Good advice! I obviously intend the "treason" to happen in the middle of a fight, if the PCs don't realize there's something wrong before that. I'd go a little further and assume that the DC to resist would be 29:

Quote:
If the wielder specifically ignores or goes against an intelligent item’s special purpose, the item gains a +4 bonus to its Ego until the wielder cooperates.


1 person marked this as a favorite.

So my PCs have defeated Viorian and managed to escape with her loot barely alive. They didn't take many precautions when looting her, so one of the PCs took Chellan, and we ended the last session when he realised the sword could talk to him.
My idea was to make the sword really intelligent (consistently with its stats), so it made a lot of sense that it wouldn't immediately reveal its allegiance. After all, it clearly knows that their new owner is an enemy of Karzoug.
I decided that the sword would play friendly at first, perhaps giving some small hints (as suggesting the character to loot the jewels from the walls or something), and reveal its true nature closer to the end.
Has anyone went that way? Do you have any advice for this roleplay, or funny situations that may happen? There's no much insight about Chellan's personality in the books, and in the journals I've found the PCs discarded it without much interaction.


One of the PCs (Troegan, paladin of Iomedae) gave the killing blow to Athroxis and thus received the Mark of Wrath. As the PCs hadn't cleared the Halls entirely, I ruled that the surviving warriors (I said they were around 12) didn't attack the PCs when they saw the mark. After some roleplaying and a "challenger" (promptly defeated by the paladin), the warriors accepted Troegan as their new leader.
The PCs announced Karzoug's imminent return, and seeing the wrathful reaction (after all, the warriors were taught to hate that name) the PCs decided to take them outside Runeforge and use them in the upcoming "war against Karzoug".
As I understood from their background, the warriors were trained for this moment from their very birth, so it made a lot of sense for them to accept eagerly (and it seemed like fun for the development of the story). So now I have a dozen of 8th-level NPCs following the party to Xin-Shalast (much more than what the Leadership feat would provide).

- How can I reward the PCs for this (imho good) idea without making the challenges of the sixth book trivial? I'd like the PCs to think that the warriors are being useful in some way.

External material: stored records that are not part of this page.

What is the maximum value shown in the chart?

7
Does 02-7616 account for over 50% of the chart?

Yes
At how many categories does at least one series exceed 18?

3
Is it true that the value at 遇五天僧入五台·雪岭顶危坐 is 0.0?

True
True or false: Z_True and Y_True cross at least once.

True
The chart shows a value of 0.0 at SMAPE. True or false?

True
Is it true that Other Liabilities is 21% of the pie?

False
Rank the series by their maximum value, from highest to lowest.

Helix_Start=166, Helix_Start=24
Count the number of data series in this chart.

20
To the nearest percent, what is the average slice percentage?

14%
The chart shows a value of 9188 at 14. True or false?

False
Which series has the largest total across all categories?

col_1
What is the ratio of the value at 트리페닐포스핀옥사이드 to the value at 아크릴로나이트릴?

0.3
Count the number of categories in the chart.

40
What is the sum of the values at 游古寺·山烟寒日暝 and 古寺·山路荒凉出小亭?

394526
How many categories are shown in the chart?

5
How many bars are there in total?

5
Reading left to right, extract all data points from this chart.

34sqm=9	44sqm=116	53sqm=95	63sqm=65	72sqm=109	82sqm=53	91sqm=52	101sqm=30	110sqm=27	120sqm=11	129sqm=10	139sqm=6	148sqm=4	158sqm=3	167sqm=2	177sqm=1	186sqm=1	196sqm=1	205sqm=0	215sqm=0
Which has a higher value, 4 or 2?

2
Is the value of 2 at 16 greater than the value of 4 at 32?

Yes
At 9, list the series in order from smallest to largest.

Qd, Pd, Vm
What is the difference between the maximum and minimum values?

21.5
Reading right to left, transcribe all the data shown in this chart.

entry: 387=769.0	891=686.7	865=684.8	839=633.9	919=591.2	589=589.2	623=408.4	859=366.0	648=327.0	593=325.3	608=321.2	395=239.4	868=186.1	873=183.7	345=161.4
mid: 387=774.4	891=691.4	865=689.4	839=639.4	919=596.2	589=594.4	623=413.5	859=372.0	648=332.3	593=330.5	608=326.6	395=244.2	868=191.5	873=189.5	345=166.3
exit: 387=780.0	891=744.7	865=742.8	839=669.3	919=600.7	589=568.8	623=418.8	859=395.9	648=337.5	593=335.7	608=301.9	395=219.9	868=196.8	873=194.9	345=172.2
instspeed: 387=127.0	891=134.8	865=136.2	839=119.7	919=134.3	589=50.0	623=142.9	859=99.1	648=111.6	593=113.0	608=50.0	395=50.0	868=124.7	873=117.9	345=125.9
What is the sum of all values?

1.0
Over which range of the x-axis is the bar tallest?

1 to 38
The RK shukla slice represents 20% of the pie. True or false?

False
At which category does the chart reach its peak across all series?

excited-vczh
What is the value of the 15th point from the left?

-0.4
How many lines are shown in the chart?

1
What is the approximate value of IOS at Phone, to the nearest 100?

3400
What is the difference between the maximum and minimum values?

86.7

- Do you have any ideas for funny moments / challenges they must face to make all this work? I already told them that the warriors don't even know how to get their own food.

Thanks in advance


Probably you're already aware of this (and perhaps it's even inteded, as it's difficult to code all this) but as far as my testing goes buffs to casting abilities (e.g. CHA for Bards) fail to impact on the DC of spells.

Great work anyway!!


Hi! RotR (Anniversary Edition) GM here. I'm looking for a way to scale encounters easily and apply buffs (or debuffs) to NPCs, and considering buying HeroLab for that. The question is: will it be suitable for my use case?

Specifically, I'd like to:

- Import RotR NPCs (without having to create them myself).
- Apply buffs and debuffs to them, seeing the results in real time.
- Modify them (perhaps adding a level or two).

All three steps are needed, because without one I could just be using another thing to do the work (e.g. PCGen if I have to implement them). Have anyone here used HeroLab for this? What do you think?

Thanks in advance


BTW, I've found this tutorial and this application.
I'd love to use your app, but loading an entire VM just to use it seems like an overkill.
Thank you for all your hard work!

PS. I'd better edit my old post but I don't see how.


Any plans on releasing a Linux version? I know it's kinda difficult because you use .NET, but now it's open source.
In any case, do you have any recommendations to run CM with Wine? I've already tried installing .NET 4.0 first, but it crashes at start.